When I was reading it, I ended up trying to work out how some complicated novels seem small, claustrophobic, beside the point, sometimes even without a point, while others take off into the fresh air that all the great books seem to breathe. There would be plenty of ways of turning this book, with its drug deals and its Civil War back-story, into something too knotty to live—sometimes writers are so caught up in being true to the realities of their characters’ lives that they seem to forget that they have to be true to ours too, however tangentially. Rash, however, manages to convince you right from the first page that his characters and his story are going to matter to you, even if you live in North London, rather than on a tobacco farm in North Carolina; it’s an enviable skill, and it’s demonstrated here so confidently, and with such a lack of show, that you almost forget Rash has it until it’s too late, and your own sense of well-being is bound up in the fate of the characters. Bad mistake, almost. There is some redemption here, but it’s real redemption, hard-won and fragile, rather than sappy redemption. The World Made Straight was a fantastic introduction to the Not Boring Awards. I was, I admit, a little concerned that these books might be a little too uplifting, and would wear their les-sons and morals on their T-shirts, but this one at least is hard and powerful, and it refuses to judge people that some moral guardians might feel need judging.

Lawrence Weschler’s Everything That Rises: A Book of Convergences is never going to be nominated for an Alex, I fear. Not because it’s boring—it isn’t—but it’s dense, and allusive, by definition, and Weschler’s thinking is angular, subtle, dizzying. I feel as though I only just recently became old enough to read it, so you lot will have to wait twenty or thirty years.
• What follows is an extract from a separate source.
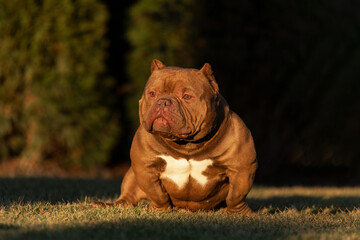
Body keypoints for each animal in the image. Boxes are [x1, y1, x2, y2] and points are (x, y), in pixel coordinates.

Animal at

It’s worth it, though. You know you’re in for a treat right from the very first essay, in which Weschler interviews the Ground Zero photographer Joel Meyerowitz about the uncanny compositional similarities between his photos and a whole slew of other works of art. How come Meyerowitz’s shot of the devastated Winter Garden in the World Trade Center looks exactly like one of Piranesi’s imaginary prisons? Is it pure coincidence? Or conscious design? It turns out, of course, to be something in between, something much more interesting than either of these explanations, and in working toward the truth of it, Weschler produces more grounded observations about the production of art than you’d believe possible, given the apparently whimsical nature of the exercise.

And he does this time and time again, with his “convergences.” No, you think in the first few lines of every one of these essays. Stop it. You are not going to be able to persuade me that Oliver Sacks’s Awakenings can tell us anything about the recent history of Eastern Europe. Or: no, Newt Gingrich and Slobodan Milosevic have nothing in common, and I won’t listen to you trying to argue otherwise. You got away with it last time, but this is too much. And then by the end of the piece, you feel stupid for not noticing it yourself, and you want Gingrich tried for war crimes. It’s an incredibly rewarding read, part magic, part solid but inspired close practical criticism, and the best book about (mostly) art I’ve come across since Dave Hickey’s mighty Air Guitar. When I’d finished Everything That Rises I felt cleverer—not just because I knew more, but because I felt it would help me to think more creatively about other things. In fact, I’ve just pitched an idea to Weschler’s editor about the weird chimes between the departure of Thierry Henry from Arsenal and the last days of Nicolae Ceausescu, but so far, no word. I think I might have blown his mind.